EXCERPT PROVIDED
=== Section Start ===

# New Rider



## tanscrazydaisy (Mar 11, 2013)

Also live in NJ. But I avoid mountain creek. Hate the gondola 

Sent from my SAMSUNG-SM-G930A using Tapatalk


----------



## cnk (Mar 6, 2018)

tanscrazydaisy said:


> Also live in NJ. But I avoid mountain creek. Hate the gondola
> 
> Sent from my SAMSUNG-SM-G930A using Tapatalk


We usually go to Shawnee as my girls like the magic carpet there. They're still learning to ski so they enjoy bombing down the hill instead of making nice S-curves. Figured since I'm stuck on a green all day, might as well learn something new.


----------



## Varza (Jan 6, 2013)

Awesome, good attitude, and welcome!

If you haven't already, I strongly recommend investing in some protective/impact gear. It will save you a lot of pain and keep you riding with your girls all season long :grin:


----------



## cnk (Mar 6, 2018)

Varza said:


> Awesome, good attitude, and welcome!
> 
> If you haven't already, I strongly recommend investing in some protective/impact gear. It will save you a lot of pain and keep you riding with your girls all season long :grin:


Thanks. Already have that covered. Helmet, wrist guards, knee pads, and Azzpadz. I try to lead by example with my kids. Hard to tell them to wear gear when you don't do it. Screw pride. . .with a helmet and goggles on, no one recognizes me anyways. LOL.

=== Section End ===

[Text descriptions of keypoints]

=== Section Start ===

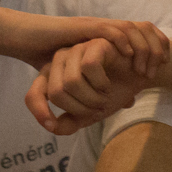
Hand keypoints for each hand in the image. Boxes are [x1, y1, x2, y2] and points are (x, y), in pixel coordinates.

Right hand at [1, 11, 169, 78]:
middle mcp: (105, 29)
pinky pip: (109, 29)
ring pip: (131, 28)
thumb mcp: (84, 76)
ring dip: (142, 46)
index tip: (164, 67)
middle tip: (160, 67)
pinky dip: (122, 40)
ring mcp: (95, 26)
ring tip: (146, 66)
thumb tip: (128, 102)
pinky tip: (128, 54)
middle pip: (144, 28)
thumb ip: (107, 89)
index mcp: (110, 39)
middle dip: (157, 47)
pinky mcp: (82, 28)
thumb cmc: (49, 57)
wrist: (24, 38)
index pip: (144, 35)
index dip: (158, 47)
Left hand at [23, 35, 162, 134]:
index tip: (52, 125)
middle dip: (81, 109)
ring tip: (106, 97)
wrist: (139, 79)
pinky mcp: (93, 44)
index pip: (32, 96)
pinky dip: (101, 83)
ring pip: (71, 82)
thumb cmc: (113, 92)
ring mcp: (76, 50)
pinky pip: (89, 67)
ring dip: (93, 98)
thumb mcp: (88, 114)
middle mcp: (60, 61)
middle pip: (57, 93)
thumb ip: (69, 123)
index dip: (39, 113)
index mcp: (53, 76)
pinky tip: (109, 85)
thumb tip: (52, 127)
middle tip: (99, 109)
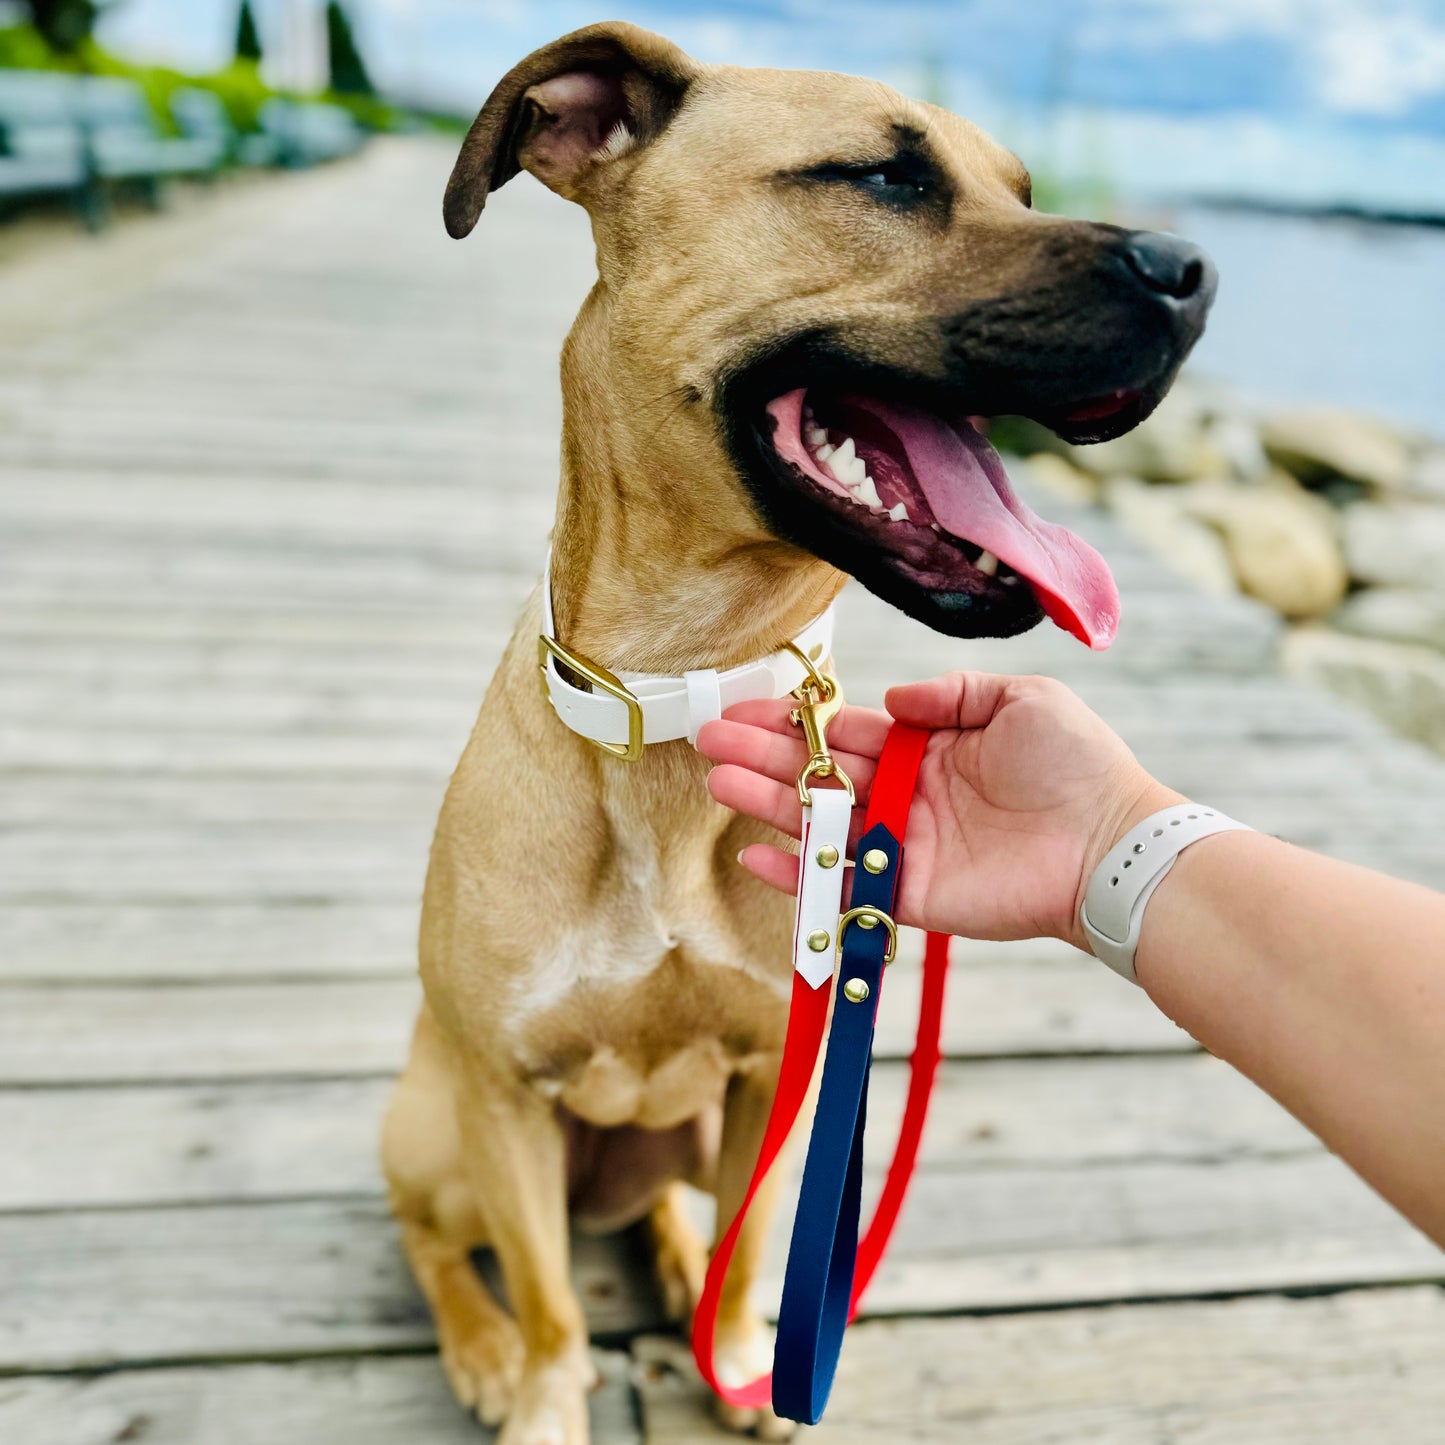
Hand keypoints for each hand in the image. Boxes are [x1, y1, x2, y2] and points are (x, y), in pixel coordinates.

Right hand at [697, 671, 1179, 949]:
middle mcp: (906, 795)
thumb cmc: (1076, 765)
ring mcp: (904, 846)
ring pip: (820, 823)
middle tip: (709, 740)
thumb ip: (952, 694)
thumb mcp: (1020, 700)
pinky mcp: (910, 893)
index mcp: (927, 749)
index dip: (794, 722)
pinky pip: (843, 883)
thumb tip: (889, 701)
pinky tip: (756, 855)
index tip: (745, 709)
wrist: (1110, 843)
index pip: (844, 733)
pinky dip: (798, 874)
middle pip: (819, 775)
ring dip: (767, 804)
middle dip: (763, 757)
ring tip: (718, 784)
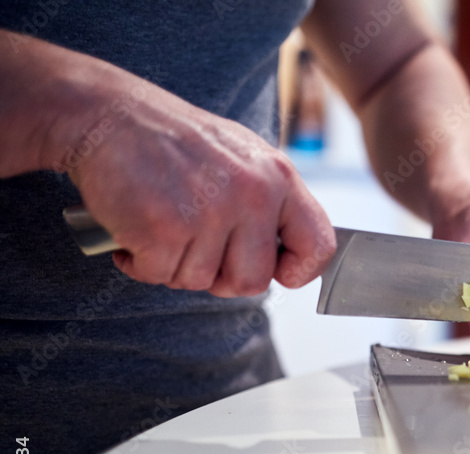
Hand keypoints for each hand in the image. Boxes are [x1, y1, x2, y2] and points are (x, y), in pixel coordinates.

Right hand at [63, 71, 335, 296]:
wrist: (110, 115)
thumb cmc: (176, 140)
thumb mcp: (243, 157)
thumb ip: (270, 204)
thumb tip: (288, 256)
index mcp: (278, 178)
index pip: (318, 245)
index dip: (299, 271)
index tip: (278, 273)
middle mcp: (251, 195)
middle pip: (253, 282)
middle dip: (222, 278)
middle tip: (197, 251)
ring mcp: (209, 212)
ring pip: (201, 281)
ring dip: (175, 266)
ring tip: (162, 227)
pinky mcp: (164, 228)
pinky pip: (160, 276)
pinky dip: (141, 264)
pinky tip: (135, 233)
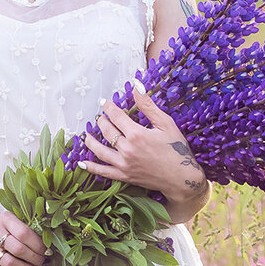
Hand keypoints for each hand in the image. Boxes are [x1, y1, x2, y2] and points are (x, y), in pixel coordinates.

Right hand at [0, 206, 48, 265]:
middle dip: (35, 259)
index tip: (47, 252)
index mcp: (5, 219)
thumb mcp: (10, 220)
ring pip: (9, 263)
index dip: (39, 245)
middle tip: (42, 262)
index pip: (24, 234)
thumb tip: (46, 248)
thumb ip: (24, 230)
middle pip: (19, 249)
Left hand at [79, 85, 207, 202]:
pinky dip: (91, 167)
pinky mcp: (125, 176)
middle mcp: (127, 149)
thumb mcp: (165, 124)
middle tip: (99, 117)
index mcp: (136, 134)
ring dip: (90, 142)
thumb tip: (136, 86)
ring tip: (86, 135)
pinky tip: (81, 163)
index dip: (108, 108)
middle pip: (106, 131)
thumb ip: (148, 105)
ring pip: (100, 151)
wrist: (183, 179)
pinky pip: (103, 172)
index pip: (116, 116)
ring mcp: (124, 164)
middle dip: (101, 122)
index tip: (104, 103)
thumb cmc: (177, 150)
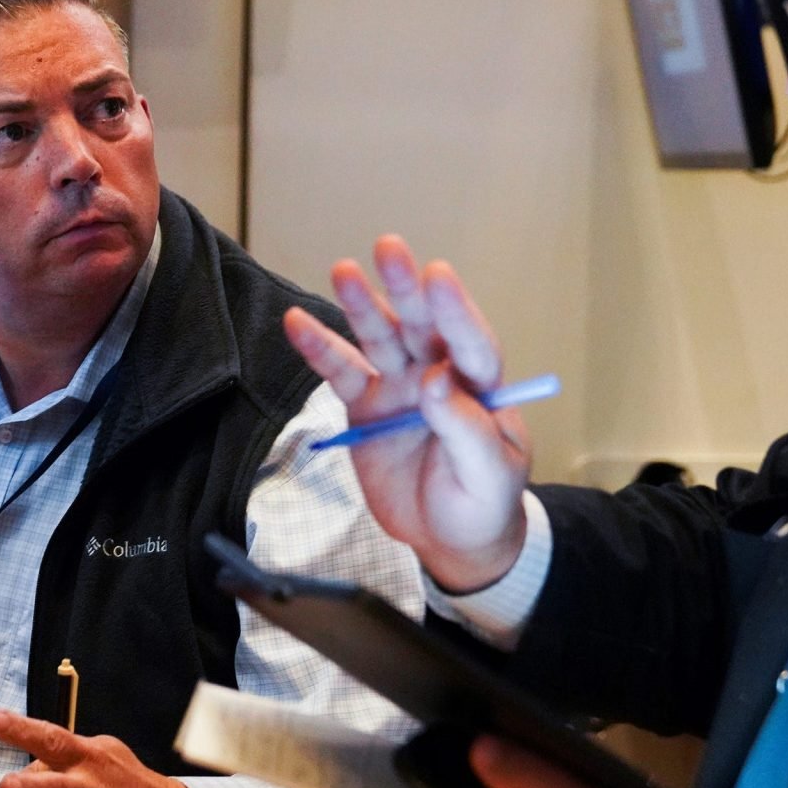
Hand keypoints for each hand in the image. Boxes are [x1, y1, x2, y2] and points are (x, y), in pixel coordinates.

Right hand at [282, 234, 533, 591]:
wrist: (448, 538)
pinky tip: (297, 323)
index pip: (469, 342)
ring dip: (361, 305)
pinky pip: (340, 372)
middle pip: (421, 325)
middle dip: (404, 288)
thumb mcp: (490, 473)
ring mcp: (399, 386)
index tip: (437, 277)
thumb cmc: (483, 503)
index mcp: (480, 386)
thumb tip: (433, 383)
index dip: (454, 310)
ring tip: (343, 271)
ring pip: (378, 338)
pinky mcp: (365, 406)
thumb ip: (465, 427)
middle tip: (390, 248)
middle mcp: (437, 374)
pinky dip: (319, 348)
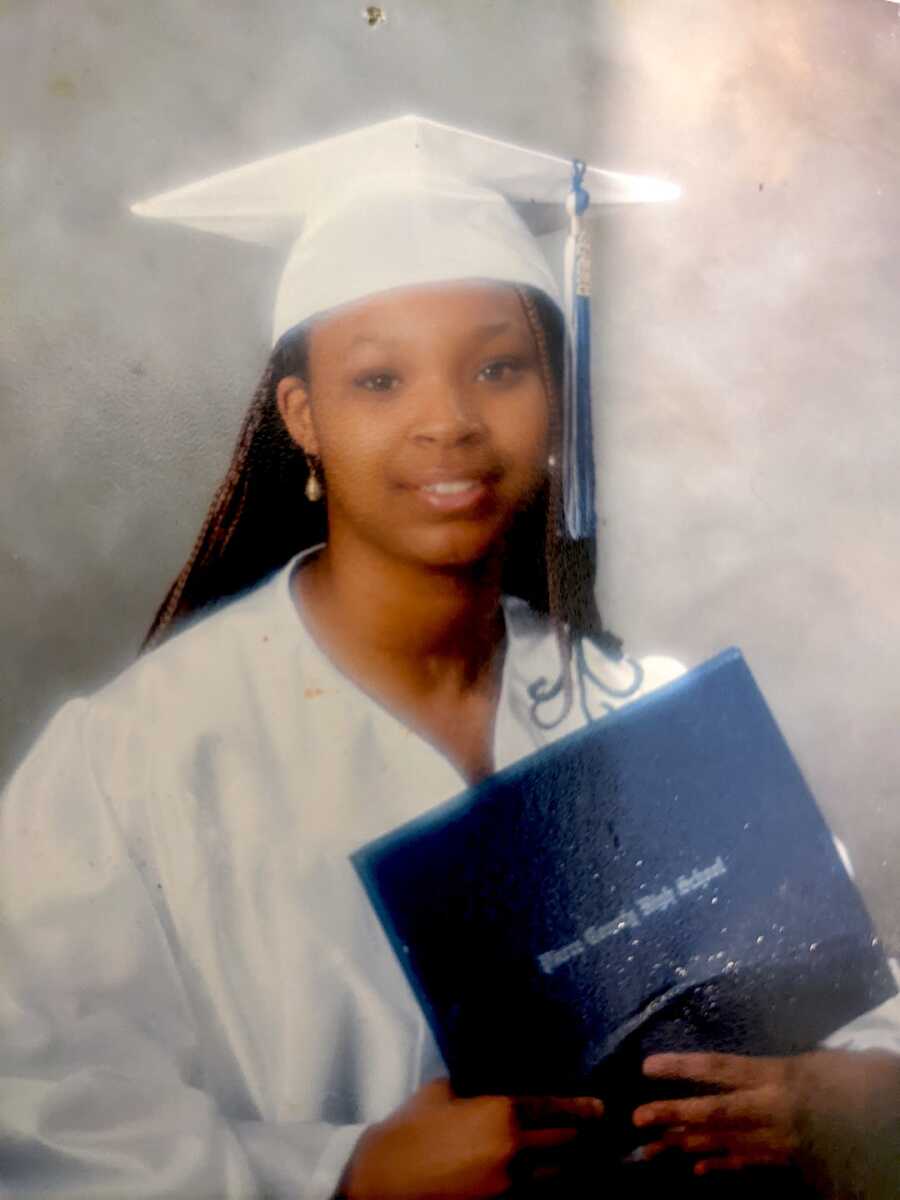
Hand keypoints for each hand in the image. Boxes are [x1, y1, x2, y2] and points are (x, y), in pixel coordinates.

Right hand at [339, 1077, 605, 1198]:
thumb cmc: (410, 1127)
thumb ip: (478, 1087)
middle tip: (596, 1130)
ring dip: (570, 1165)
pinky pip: (536, 1197)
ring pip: (557, 1177)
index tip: (600, 1109)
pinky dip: (546, 1185)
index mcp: (501, 1114)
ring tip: (579, 1156)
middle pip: (566, 1145)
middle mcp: (514, 1153)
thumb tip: (500, 1081)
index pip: (557, 1109)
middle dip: (583, 1136)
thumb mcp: (445, 1090)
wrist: (381, 1178)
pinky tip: (547, 1178)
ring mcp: (509, 1189)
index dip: (583, 1109)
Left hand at [632, 1048, 899, 1189]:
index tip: (648, 1066)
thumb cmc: (862, 1083)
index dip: (683, 1068)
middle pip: (714, 1113)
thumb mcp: (824, 1061)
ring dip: (685, 1145)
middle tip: (636, 1118)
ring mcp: (781, 1143)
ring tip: (650, 1148)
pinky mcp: (790, 1166)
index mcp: (780, 1075)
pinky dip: (721, 1167)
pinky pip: (749, 1167)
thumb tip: (752, 1070)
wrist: (892, 1130)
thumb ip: (785, 1067)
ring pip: (725, 1143)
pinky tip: (696, 1170)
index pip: (721, 1069)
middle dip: (673, 1115)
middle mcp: (774, 1110)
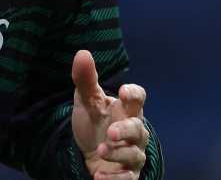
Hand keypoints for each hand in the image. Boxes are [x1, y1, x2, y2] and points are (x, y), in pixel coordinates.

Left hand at [71, 49, 149, 179]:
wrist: (89, 153)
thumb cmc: (94, 122)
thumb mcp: (86, 101)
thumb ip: (85, 79)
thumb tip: (82, 53)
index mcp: (126, 109)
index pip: (138, 99)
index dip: (135, 95)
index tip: (125, 92)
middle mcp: (134, 132)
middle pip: (138, 129)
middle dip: (126, 130)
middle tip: (111, 132)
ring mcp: (133, 154)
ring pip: (134, 155)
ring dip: (119, 154)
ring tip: (101, 150)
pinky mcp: (128, 174)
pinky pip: (128, 178)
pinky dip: (116, 178)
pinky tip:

=== Section End ===

COMPLETE THE FOLLOWING
**A)** Summarize the forum thread in two sentences.
**B)** Answer these questions from the forum thread:
(i) What does tanscrazydaisy say they hate?
(ii) Where does cnk usually go with the girls?
(iii) Besides a helmet, what gear does cnk list?
**C)** Print the stretch of the forum thread from "We usually go" through "learn something new.".
The records come from a source other than the forum thread.

ANSWERS FOR THE EXERCISE
**A)** A poster who lives in New Jersey says they avoid Mountain Creek because they hate the gondola, and cnk replies that they usually go to Shawnee, where cnk's girls like the magic carpet, so being stuck on a green all day is a chance to learn something new. Varza welcomes cnk and recommends protective gear, and cnk answers that a helmet, wrist guards, knee pads, and Azzpadz are already covered as a way to lead the kids by example.

**B)**
(i) The gondola.
(ii) Shawnee.
(iii) Wrist guards, knee pads, and Azzpadz.

**C)**
We usually go to Shawnee as my girls like the magic carpet there. They're still learning to ski so they enjoy bombing down the hill instead of making nice S-curves. Figured since I'm stuck on a green all day, might as well learn something new.